▸ Exercise: Only a number is expected here: the count of lines in the data that contain "shoulder".

▸ Supplied entries:
--- START ---

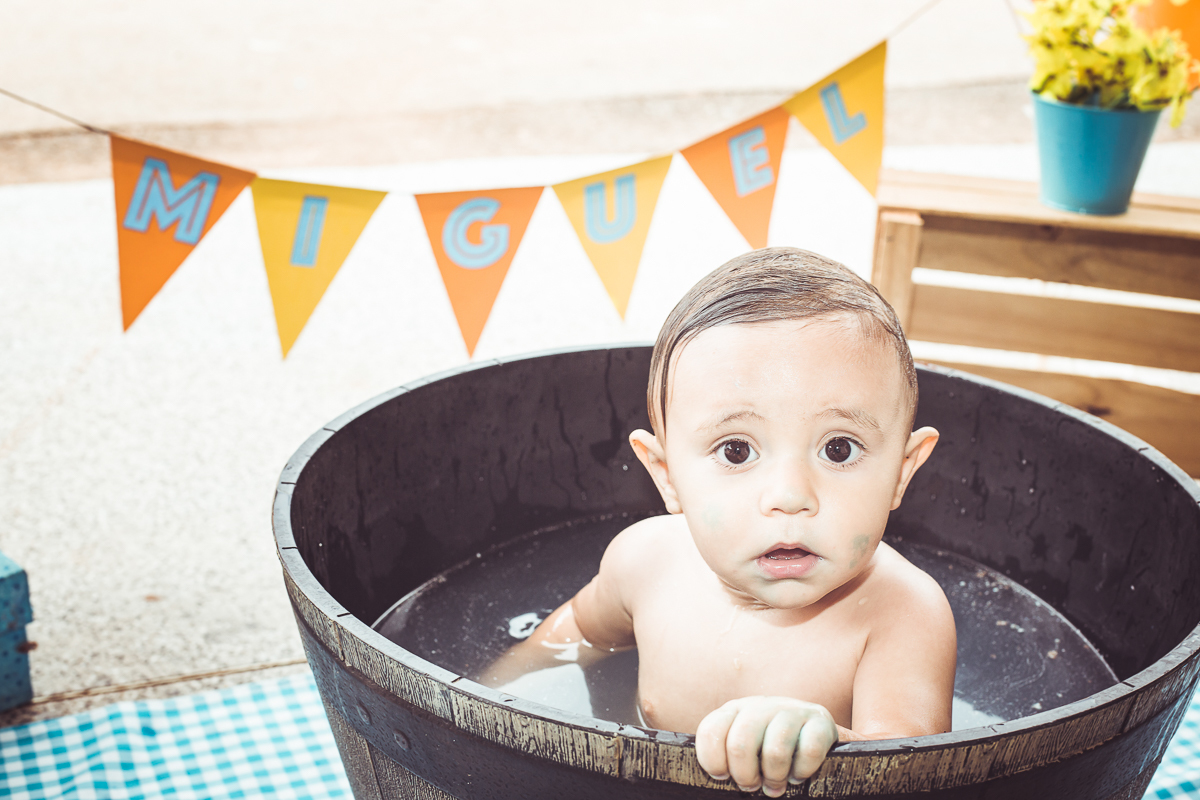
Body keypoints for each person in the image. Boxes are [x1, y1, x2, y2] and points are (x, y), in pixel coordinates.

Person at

--- END ---
--- START ---

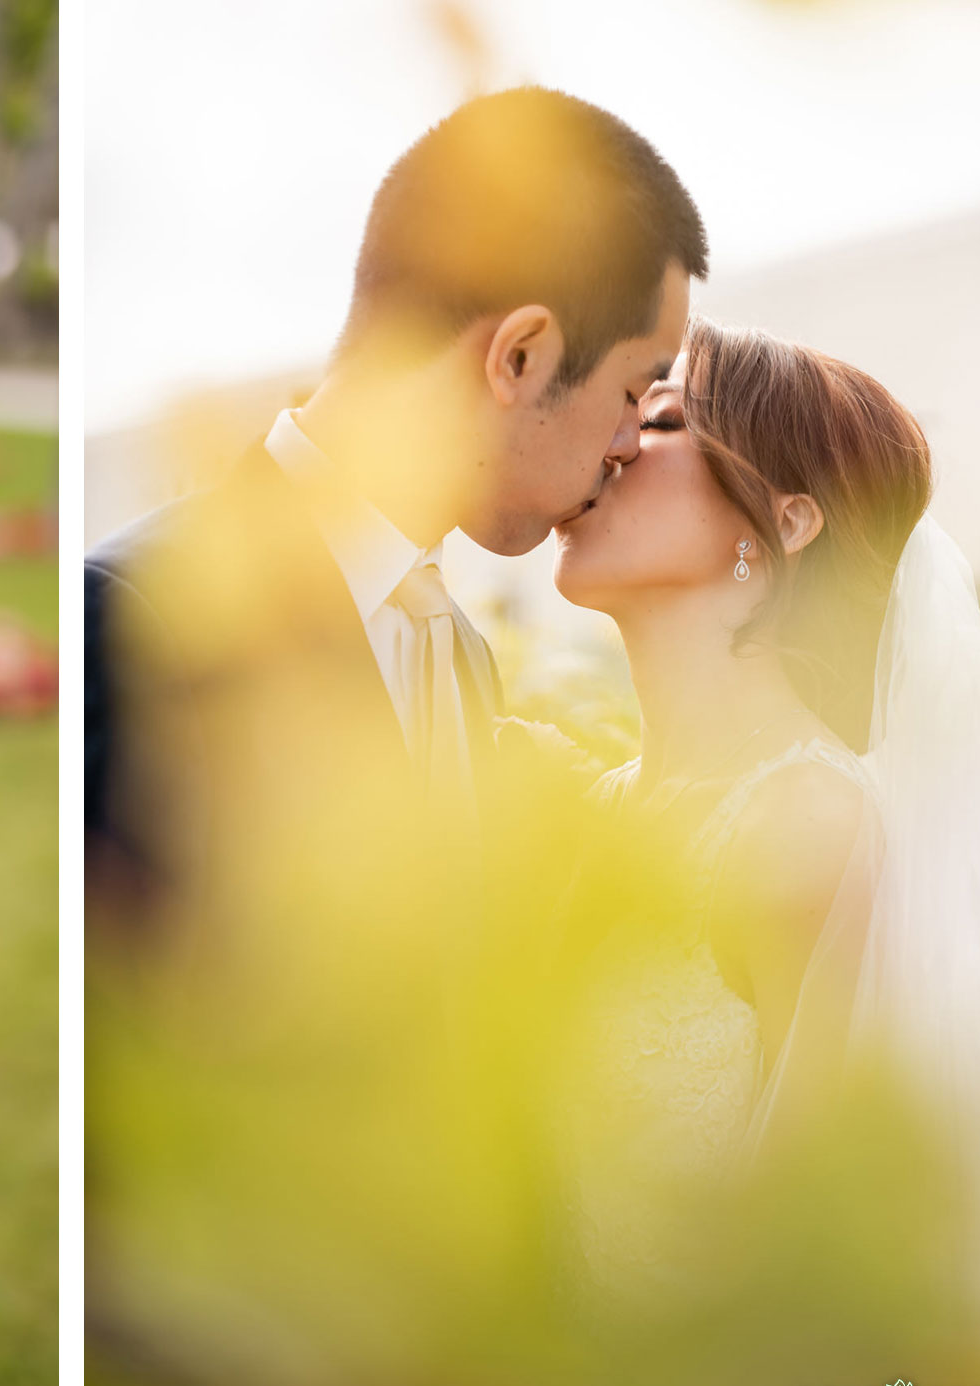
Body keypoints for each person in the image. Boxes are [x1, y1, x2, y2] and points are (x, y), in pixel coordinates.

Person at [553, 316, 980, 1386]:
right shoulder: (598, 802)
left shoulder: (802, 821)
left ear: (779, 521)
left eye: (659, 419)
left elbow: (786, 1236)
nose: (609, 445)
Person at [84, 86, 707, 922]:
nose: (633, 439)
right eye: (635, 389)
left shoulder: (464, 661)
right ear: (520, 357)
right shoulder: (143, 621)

--- END ---

▸ Response to the task: 4